4)	Talent. All companies love a talented artist. Not too much to explain here.


So again: Very few companies, if any, provide full endorsements (ie. give stuff away for free). Most actually now work from an artist pricing stand
point, which is very important. There has to be an actual value for any company to give away free gear. 


Hope that helps.


----------



## Repner (Aug 3, 2011)

Ibanez.com | FAQ

As the above posts said though, they won't just consider anyone. Best to look into the advice already given here


----------



## Static (Aug 4, 2011)




----------



## yidcorer (Aug 4, 2011)

All attempts to troll and flame the OP aside, I am very glad he started this thread. Endorsements is a topic we all have been interested in, I guess. I would say it´s contraproductive to tell a company to endorse you, for I highly doubt the big artists got theirs that way. It´s not like John Petrucci went to the guys at Mesa Boogie and threated them with performing fatalities on them if he didn´t get stuff for free.


----------



## signalgrey (Aug 4, 2011)

work work work

network network network

work some more

I got a deal with Blackstar for a few years, nothing high end but artist discount and i could rent the gear pro bono for any show or studio. Pretty sweet. I simply set up a meeting and we talked. BUT we needed to have something to talk about...if you get my meaning. work. hard. alot.


----------



## Fred the Shred (Aug 4, 2011)

Endorsements don't require a MASSIVE profile or Metallica like fanbases. They do require a lot of work, visibility, and networking, as well as a business / career plan, and something that presents value.

Also, do not EVER take the endorsement whore route, by spamming everyone under the sun and remember that you need to work with companies that will provide what you require. Having some sort of deal with a company whose material you won't use only to jump ship 2 months later is often a worrying sign to potential endorsers.


----------



## Adari (Aug 4, 2011)

Am I the only one who thinks you all just got trolled?


----------



## sk3ks1s (Aug 4, 2011)

Adari said:


> Am I the only one who thinks you all just got trolled?



My thoughts exactly.


----------



## Fred the Shred (Aug 4, 2011)

Trolled or not, the information is here for future reference.


----------



## Floppystrings (Aug 4, 2011)

Step one, become extremely famous.


----------



## Watty (Aug 4, 2011)

If the options above aren't necessarily available, i.e. playing shows, you could always to gain a following on youtube. If you brand the company into what you do and get a few hundred thousand people to pay attention to what you have to say, I think there's a good chance x company might be interested in allowing you to showcase their products.

Might be hard to do given that there are so many people that have done it this way, however...


----------



## djpharoah (Aug 4, 2011)

Tr0ll hArd3r


----------



## thedarkoceans (Aug 4, 2011)

why he has to be a troll? i found this thread helpful.


----------



## Viginez (Aug 4, 2011)

learn to play like m. suicmez


----------



## Powermetalbass (Aug 4, 2011)

If you want to be endorsed, check their sites, find out what is required to get endorsed.
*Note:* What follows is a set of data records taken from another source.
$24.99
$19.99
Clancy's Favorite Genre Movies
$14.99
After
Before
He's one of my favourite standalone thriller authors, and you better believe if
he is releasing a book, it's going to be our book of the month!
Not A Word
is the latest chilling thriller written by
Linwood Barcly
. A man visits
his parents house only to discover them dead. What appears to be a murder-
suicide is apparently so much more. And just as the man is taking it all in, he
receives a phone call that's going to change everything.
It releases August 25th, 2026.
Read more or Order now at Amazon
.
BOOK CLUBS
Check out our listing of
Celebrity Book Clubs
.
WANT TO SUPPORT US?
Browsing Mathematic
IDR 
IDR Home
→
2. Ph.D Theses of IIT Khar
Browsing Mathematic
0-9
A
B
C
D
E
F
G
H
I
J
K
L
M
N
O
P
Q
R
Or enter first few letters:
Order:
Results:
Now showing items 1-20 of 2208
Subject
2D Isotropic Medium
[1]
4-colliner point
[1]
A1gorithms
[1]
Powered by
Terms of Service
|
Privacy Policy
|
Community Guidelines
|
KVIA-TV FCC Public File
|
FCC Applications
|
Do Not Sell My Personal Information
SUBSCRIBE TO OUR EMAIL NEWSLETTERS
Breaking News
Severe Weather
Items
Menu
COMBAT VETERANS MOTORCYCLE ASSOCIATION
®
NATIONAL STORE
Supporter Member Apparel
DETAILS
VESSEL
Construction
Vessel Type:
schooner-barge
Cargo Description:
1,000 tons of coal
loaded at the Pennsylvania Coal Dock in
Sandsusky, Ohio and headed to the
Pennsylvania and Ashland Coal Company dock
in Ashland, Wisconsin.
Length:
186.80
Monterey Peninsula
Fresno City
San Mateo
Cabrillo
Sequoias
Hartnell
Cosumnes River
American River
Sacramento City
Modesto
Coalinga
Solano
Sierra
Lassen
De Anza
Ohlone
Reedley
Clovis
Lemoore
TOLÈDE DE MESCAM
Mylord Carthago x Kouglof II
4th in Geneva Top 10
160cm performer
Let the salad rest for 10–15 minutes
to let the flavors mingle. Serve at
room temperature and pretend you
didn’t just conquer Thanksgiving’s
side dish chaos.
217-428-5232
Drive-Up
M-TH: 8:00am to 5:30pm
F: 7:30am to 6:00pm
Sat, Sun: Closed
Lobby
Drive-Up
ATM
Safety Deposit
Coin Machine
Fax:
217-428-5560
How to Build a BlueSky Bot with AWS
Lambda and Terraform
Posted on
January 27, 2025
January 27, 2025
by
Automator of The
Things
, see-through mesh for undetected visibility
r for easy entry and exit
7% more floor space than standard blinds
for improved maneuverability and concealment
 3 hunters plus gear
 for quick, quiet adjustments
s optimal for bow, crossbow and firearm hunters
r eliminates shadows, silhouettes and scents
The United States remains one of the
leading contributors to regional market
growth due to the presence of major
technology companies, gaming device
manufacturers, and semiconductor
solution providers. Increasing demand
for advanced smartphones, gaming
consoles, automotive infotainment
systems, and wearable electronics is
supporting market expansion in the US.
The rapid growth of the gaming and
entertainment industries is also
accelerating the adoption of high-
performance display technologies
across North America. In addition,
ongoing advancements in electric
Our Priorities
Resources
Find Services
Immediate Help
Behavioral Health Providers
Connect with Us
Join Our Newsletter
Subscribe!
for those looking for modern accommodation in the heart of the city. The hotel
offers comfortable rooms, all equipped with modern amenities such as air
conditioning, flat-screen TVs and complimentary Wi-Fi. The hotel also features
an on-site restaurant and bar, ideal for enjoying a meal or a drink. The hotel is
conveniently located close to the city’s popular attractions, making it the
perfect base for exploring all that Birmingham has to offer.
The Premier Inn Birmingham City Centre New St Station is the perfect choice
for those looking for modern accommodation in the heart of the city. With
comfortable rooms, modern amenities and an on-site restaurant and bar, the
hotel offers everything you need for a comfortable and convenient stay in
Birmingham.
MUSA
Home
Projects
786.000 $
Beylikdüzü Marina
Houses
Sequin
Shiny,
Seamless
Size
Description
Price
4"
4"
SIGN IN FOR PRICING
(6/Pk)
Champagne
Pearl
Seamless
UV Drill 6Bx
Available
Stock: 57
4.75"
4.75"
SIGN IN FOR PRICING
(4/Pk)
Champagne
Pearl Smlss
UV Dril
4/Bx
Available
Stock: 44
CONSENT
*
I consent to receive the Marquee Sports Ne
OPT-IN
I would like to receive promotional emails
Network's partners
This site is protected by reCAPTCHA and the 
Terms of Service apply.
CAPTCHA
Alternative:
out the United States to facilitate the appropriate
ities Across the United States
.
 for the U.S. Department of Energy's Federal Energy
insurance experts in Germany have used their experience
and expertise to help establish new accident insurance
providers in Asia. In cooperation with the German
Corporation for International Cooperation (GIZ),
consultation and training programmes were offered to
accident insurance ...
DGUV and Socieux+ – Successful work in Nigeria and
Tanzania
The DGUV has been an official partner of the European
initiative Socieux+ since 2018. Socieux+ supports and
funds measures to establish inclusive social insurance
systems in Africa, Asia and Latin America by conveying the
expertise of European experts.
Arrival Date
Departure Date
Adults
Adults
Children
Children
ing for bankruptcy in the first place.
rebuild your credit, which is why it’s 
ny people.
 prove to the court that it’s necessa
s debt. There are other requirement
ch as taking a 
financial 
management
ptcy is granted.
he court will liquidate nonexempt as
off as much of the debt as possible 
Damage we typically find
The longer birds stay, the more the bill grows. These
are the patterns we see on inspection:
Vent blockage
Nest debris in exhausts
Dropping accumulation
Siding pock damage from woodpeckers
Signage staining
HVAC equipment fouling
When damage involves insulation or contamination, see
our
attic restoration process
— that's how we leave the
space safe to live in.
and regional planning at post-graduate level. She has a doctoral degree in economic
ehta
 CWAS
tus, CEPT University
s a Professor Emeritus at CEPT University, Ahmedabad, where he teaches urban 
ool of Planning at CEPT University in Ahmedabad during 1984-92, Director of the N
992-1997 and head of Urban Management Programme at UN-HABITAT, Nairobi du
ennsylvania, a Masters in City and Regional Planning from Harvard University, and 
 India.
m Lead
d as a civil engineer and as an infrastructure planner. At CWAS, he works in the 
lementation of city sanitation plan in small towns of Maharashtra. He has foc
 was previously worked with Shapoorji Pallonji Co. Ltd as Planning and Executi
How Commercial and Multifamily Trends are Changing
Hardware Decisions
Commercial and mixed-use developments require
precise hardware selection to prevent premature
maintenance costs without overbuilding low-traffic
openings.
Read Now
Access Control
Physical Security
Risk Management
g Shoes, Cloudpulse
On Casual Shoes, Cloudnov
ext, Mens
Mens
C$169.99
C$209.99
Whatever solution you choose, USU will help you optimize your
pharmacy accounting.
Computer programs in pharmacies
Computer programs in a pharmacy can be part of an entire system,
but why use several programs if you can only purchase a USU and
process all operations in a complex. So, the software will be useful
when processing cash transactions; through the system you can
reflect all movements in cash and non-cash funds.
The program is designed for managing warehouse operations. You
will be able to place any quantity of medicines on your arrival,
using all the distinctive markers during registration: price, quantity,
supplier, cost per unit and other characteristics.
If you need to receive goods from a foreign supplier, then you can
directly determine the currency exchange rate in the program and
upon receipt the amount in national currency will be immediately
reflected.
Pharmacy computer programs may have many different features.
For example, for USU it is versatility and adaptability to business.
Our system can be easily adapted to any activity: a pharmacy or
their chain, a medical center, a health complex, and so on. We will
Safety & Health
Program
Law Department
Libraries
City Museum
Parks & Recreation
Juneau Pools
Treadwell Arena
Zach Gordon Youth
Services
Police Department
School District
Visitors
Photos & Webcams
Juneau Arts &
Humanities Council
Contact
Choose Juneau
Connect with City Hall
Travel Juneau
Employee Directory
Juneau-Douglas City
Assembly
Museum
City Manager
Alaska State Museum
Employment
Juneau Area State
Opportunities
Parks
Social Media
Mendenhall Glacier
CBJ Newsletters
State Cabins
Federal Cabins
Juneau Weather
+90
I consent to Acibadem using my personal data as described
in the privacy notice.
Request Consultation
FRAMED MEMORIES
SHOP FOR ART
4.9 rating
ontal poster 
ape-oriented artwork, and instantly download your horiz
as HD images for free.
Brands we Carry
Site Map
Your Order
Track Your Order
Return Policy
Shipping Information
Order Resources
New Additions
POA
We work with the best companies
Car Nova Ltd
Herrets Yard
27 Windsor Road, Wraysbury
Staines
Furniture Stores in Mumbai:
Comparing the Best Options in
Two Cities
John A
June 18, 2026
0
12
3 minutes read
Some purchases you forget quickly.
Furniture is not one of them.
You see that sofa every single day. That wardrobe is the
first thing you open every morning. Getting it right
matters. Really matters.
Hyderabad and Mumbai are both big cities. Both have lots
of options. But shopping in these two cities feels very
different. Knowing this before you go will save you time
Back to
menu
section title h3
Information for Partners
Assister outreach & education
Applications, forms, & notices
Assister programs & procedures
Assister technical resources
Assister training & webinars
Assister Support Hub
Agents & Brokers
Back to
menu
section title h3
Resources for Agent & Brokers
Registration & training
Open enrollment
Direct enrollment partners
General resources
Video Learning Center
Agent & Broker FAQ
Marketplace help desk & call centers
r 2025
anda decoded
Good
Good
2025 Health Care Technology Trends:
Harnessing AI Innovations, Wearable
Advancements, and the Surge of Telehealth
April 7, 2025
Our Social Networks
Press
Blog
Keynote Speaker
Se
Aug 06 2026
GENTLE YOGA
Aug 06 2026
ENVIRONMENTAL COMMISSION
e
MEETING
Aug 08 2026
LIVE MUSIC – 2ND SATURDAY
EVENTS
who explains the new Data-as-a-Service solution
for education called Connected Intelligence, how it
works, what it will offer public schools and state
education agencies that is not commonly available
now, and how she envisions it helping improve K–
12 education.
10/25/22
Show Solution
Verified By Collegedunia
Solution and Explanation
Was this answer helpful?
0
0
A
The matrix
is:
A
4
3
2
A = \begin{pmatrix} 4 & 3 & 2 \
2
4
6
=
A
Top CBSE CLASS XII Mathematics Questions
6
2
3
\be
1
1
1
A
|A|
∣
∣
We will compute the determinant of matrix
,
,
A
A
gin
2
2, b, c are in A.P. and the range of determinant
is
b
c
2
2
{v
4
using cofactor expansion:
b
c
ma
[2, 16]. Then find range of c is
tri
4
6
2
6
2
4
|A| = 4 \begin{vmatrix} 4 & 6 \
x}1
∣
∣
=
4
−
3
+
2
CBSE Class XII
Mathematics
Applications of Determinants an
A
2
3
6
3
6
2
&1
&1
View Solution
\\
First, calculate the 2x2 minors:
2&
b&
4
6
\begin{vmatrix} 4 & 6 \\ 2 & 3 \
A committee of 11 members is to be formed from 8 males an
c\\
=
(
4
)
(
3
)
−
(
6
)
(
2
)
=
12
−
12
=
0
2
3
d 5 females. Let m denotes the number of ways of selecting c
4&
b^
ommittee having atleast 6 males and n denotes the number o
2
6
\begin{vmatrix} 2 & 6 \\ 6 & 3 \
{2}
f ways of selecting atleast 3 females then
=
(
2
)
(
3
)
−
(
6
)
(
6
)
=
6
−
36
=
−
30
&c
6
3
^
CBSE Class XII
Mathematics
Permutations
Usually you need to be in a band thats actually doing something (Touring, opening for big bands, etc.) Signed (Indie label or big label) usually helps (and is required with many endorsments). Selling yourselves (if you can sell yourself at shows and get people out they will see you playing the endorsed item and if they like you they will buy the endorsed product (your selling yourself and the product you play)


----------



## BigBaldIan (Aug 5, 2011)

djpharoah said:


> Tr0ll hArd3r


 
The funny thing is, from an obvious troll post I've gleaned a lot of really useful information. Not necessarily for me, but stuff I can point mates who are in bands to.


----------



## bulb (Aug 5, 2011)

Guitarholic said:


> The word "want" never works well when pursuing endorsements. I handle all our clients endorsement requests and work with the companies that you mentioned on a daily basis. I receive several endorsement requests every week and I very often find that even well known musicians very often do not really understand why a company endorses an artist. Why do gear companies sign artists to their roster? What's the philosophy behind it?
> 
> A quick detour on terminology (say thanks to the Mesa A&R rep for this!!!): Endorsement typically refers to a partnership where the artist is provided gear at either a generous discount or at no charge in exchange for the visibility gained with that artist playing the gear at their level of exposure.
> 
> ...



This post should be everyone's bible to endorsements. Jan is responsible for the grand majority of endorsements Periphery and I have (and other Outerloop Management bands for that matter). Its no accident, he's brilliant with that stuff!


----------



## Guitarholic (Aug 5, 2011)

bulb said:


> This post should be everyone's bible to endorsements. Jan is responsible for the grand majority of endorsements Periphery and I have (and other Outerloop Management bands for that matter). Its no accident, he's brilliant with that stuff!



Aw man, thanks!


----------



## Kurkkuviipale (Aug 6, 2011)

BigBaldIan said:


> The funny thing is, from an obvious troll post I've gleaned a lot of really useful information. Not necessarily for me, but stuff I can point mates who are in bands to.





Thank you mister troll!


----------